The agency said Wednesday it wouldn’t impose a tax penalty on more than 400,000 taxpayers who didn’t seek the penalty waiver when they filed.
People who haven’t paid at least 90% of their federal tax bill come tax season can be penalized for paying too little up to that point.
The Tax Cuts and Jobs Act of 2017 set up new tax withholding tables, but many consumers never updated how much the feds would take out of their paycheck. Without the adjustment, many were paying too little and facing the possibility of a penalty on top of their tax bill.
The IRS lowered the penalty threshold to 85% in January and reduced it to 80% in March, recognizing many taxpayers were making a rough transition to the new tax rules. The 90% penalty threshold is back in effect for the coming year, the IRS noted.
The waiver on the underpayment penalty will be applied automatically, so taxpayers don’t have to contact the IRS to request the relief. The IRS will send notices to eligible taxpayers and reimburse people who already paid the penalty.

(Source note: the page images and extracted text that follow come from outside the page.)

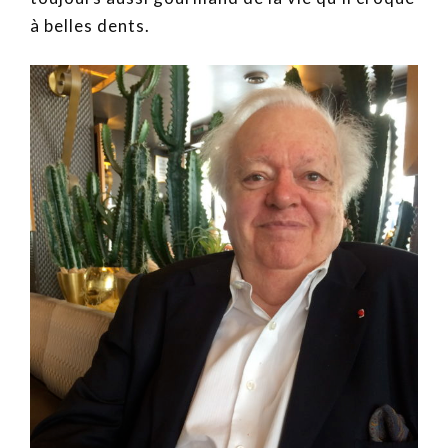
à belles dents.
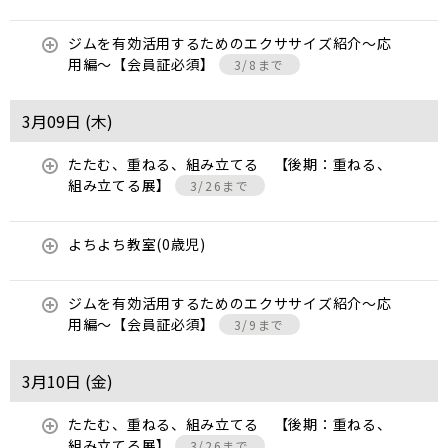
ジムを有効活用するためのエクササイズ紹介〜応
用編〜【会員証必須】
3/8まで
3月09日 (
木
)
たたむ、重ねる、組み立てる 【後期：重ねる、
組み立てる展】
3/26まで
よちよち教室(0歳児)
ジムを有効活用するためのエクササイズ紹介〜応
用編〜【会員証必須】
3/9まで
3月10日 (
金
)
たたむ、重ねる、組み立てる 【後期：重ねる、
組み立てる展】
3/26まで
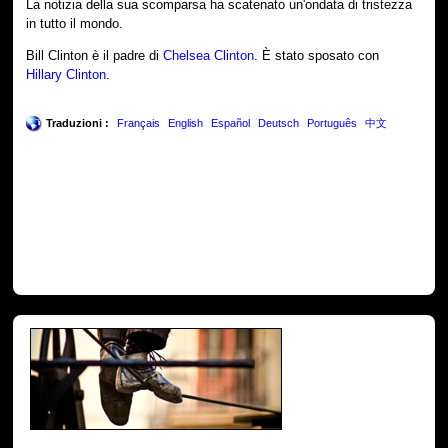
La notizia della sua scomparsa ha scatenato un'ondata di tristezza
in tutto il mondo.
Bill Clinton è il padre di
Chelsea Clinton
. È stato sposato con
Hillary Clinton
.
Traduzioni :
Français
English
Español
Deutsch
Português
中文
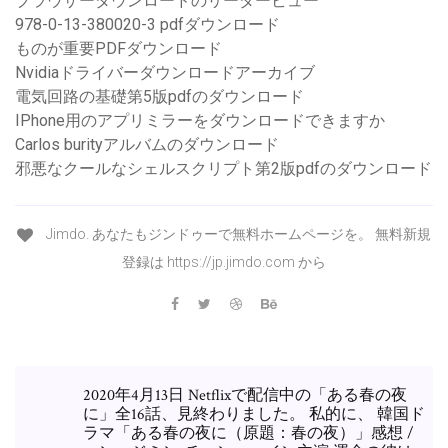
ブラウザーダウンロードのリーダービュー
978-0-13-380020-3 pdfダウンロード
ものが重要PDFダウンロード
Nvidiaドライバーダウンロードアーカイブ
電気回路の基礎第5版pdfのダウンロード
IPhone用のアプリミラーをダウンロードできますか
Carlos burityアルバムのダウンロード
邪悪なクールなシェルスクリプト第2版pdfのダウンロード
Jimdo. あなたもジンドゥーで無料ホームページを。 無料新規
登録は https://jp.jimdo.com から
2020年4月13日 Netflixで配信中の「ある春の夜
に」全16話、見終わりました。 私的に、 韓国ド
ラマ「ある春の夜に（原題：春の夜）」感想 /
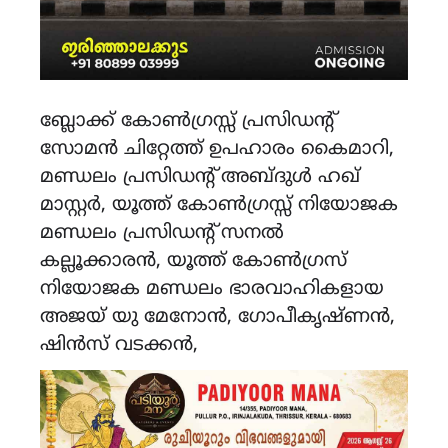
ബ്ലോക്ക് കോൺഗ്രസ്സ് പ്രസിഡന്റ്
സോമൻ ചിറ്റേത്ത് ഉപഹാരം കൈമാറി,
മണ്ഡലം പ്രസിഡന്റ് അബ്‌ദുൾ ഹഖ്
മാസ്റ്റർ, യൂത്ത് കോൺഗ്രസ്സ് നിയോജക
മണ്ഡലം പ്രസിഡന്റ് സനൽ
കല്ലൂക്കാരൻ, യൂത്ത് കോൺഗ്രസ്
നിയോജക മണ്ഡലം ഭാരവാഹികളായ
അജയ് യു മേനോൻ, ഗോപീകൃഷ്ണൻ,
ഷിൻസ് വടക്കൻ,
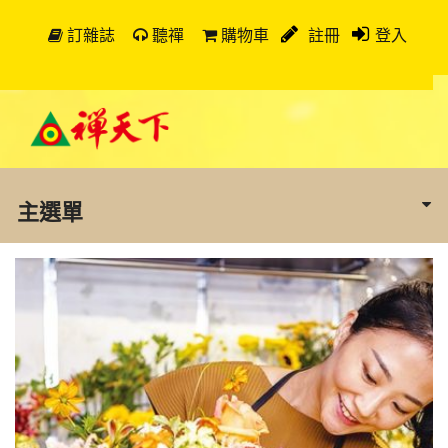
訂雜誌
聽禪
購物車
註冊
登入
主選單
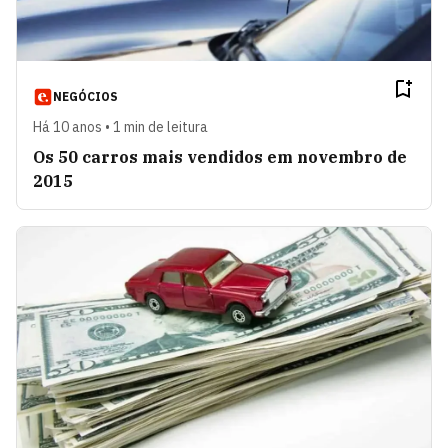
NEGÓCIOS
Há 10 anos • 1 min de leitura
Os 50 carros mais vendidos em novembro de
2015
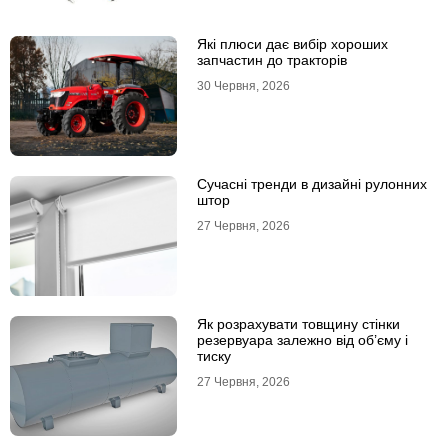
Які плюси дає вибір хороших
запчастин до тракторів
30 Червня, 2026
Сучасні тренди в дизайні рулонних
штор
27 Червня, 2026
Як розрахувати товщину стінки
резервуара залежно від об’єму і
тиску
27 Червня, 2026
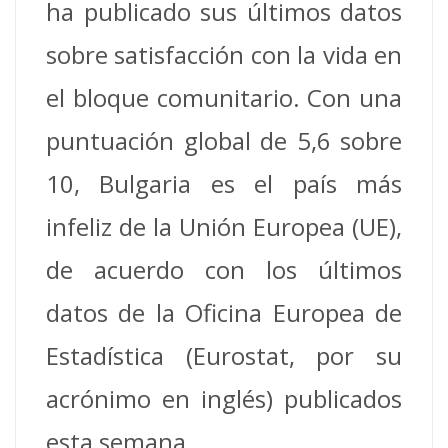
ha publicado sus últimos datos
sobre satisfacción con la vida en
el bloque comunitario. Con una
puntuación global de 5,6 sobre
10, Bulgaria es el país más
infeliz de la Unión Europea (UE),
de acuerdo con los últimos
datos de la Oficina Europea de
Estadística (Eurostat, por su
acrónimo en inglés) publicados
esta semana.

IRS Commissioner Chuck Rettig said the waiver announced Wednesday “is designed to provide relief to any person who filed too early to take advantage of the waiver or was unaware of it when they filed.”
The new tax code lowered tax bills as whole. Overall liability for individual taxpayers was $1.048 trillion this year, compared to $1.113 trillion one year earlier, according to IRS data released last month.
Nevertheless, out-of-date withholdings could have caused many taxpayers to flip from refunds in 2017 to tax bills in 2018. Unadjusted withholdings also caused many people to receive underwhelming refunds, experts said.
In December, the tax-preparation company H&R Block HRB, +0.52% said 19% of survey participants updated their paycheck withholding after the new law took effect.
The average 2019 refund was $2,729, while the average 2018 refund was $2,778, according to IRS statistics from May.